Die Regie von Tonio Kleinknecht und Lisa-Marie Krauß bei dieser Koproduktion von den Opernfestspielen Heidenheim und dem Theater Aalen setzt dabei auf einen ganz besonderen Effekt: dem Zusammenprall von Musik, Schauspiel und Artistik. Die fast leere Bühne von Kleinknecht wird in der Mitte dominiert von einem dreistufigen Podest, rechts ist die Position des Schlagzeugs, links des Klaviers. Die Inszenierung kommt mit ganz wenigen Requisiten aus: Das Podest wird in ein Schachbrett verwandelt, ein Autokindersitz als Symbol für das gemeinsame Kind von Marie und Woyzeck. Für die Doppeldarstellung von Doktor und Hauptmann reicht ein Kostümwechsel von weiß zu schwarzem Ledermantel (Kostüme: Birgit Barth). Larissa Wagenhals spielt und singt diese beiden Rollen, die mit aller Schärfe vorführen, wie staatliche Gewalt sich in das private Leben von Menschen einmischt und es zerstört.

Ein großes Thema dieser Inszenierung ist die Kommunikationslosigkeit, die als Konfrontation zwischen den verschiedenen Kunstformen (Musik, Schauspiel, Artistik) vorgeführt wird.
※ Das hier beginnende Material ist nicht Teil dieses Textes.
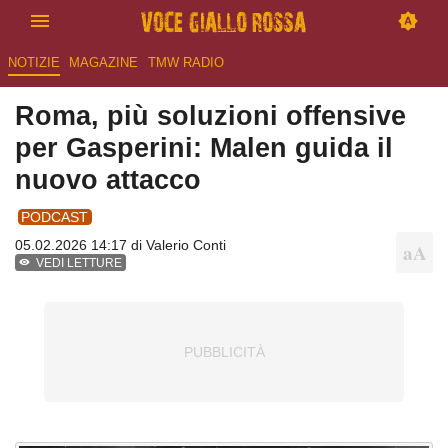
NOTIZIE
MAGAZINE
TMW RADIO
Roma, più soluzioni offensive
per Gasperini: Malen guida il
nuovo attacco
PODCAST
05.02.2026 14:17 di
Valerio Conti
VEDI LETTURE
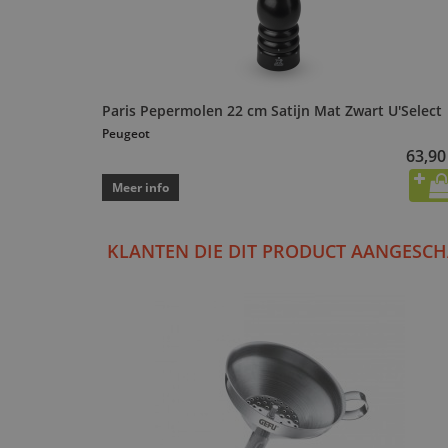
Paris Pepermolen 22 cm Satijn Mat Zwart U'Select
Peugeot
63,90
Meer info
KLANTEN DIE DIT PRODUCT AANGESCH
Die Marie der Mayra Bosshard ist vor allen Dingen Artistin, wie auch Larissa Wagenhals. Der Konflikt zwischen Woyzeck und Tambourmajor wird durch dessen weibliche Besetzung zwar vorgeführt, aber weitgehend reduziert: Im Zentrum steht Musa Nkuna als Woyzeck, der sich in dieser Welt als Tenor zu behaupten versucht, erst staunend, dann verzweifelnd, am Ende aggressiv Marie abstechend.

Deutlich ist spürbar, dass die Komposition von Simons ihre Akzente auf diese Rolle legt. Musik, Artistik und Schauspiel finden nicht zusammen: im Fall „Woyzeck“ wollen sich die verschiedenen „Sprachen“ nicht miteinander verbinden und die Komposition legt diese Disparatheit offen.

Theater über Kommunukationsprobleme

Diese Einsicht in das Scheitern der Kommunikation zwischen verschiedenen Kunstformen ist das große Ereignis dieser kurzen v40-minütigen Produktion: Sie bildet zugleich ab, dass diese Menschen in ihren eigenen „Blasen“ leben und nicht zusammenkommen können. Dass sie darüber hinaus beansprucht, nicht nur eine Erzählung über das Subjekt „Woyzeck“ zu sein, sondern auch ein heutiges Gesellschaftsabbild widerspiegelt, wie auch die Kostüme von Birgit Barth betonen.

Es wirkt irritierend, wenn mit den berühmten Sätzen „Ein guter Mord, ein echter Mord, ein schöner Mord“ die Kammeroper endet, aber Woyzeck ein Gewehr erhält und als Soldat davonmarschiert: Wird der Femizid an Marie gleichgesetzt mit den Morden von Soldaten an Zivilisten?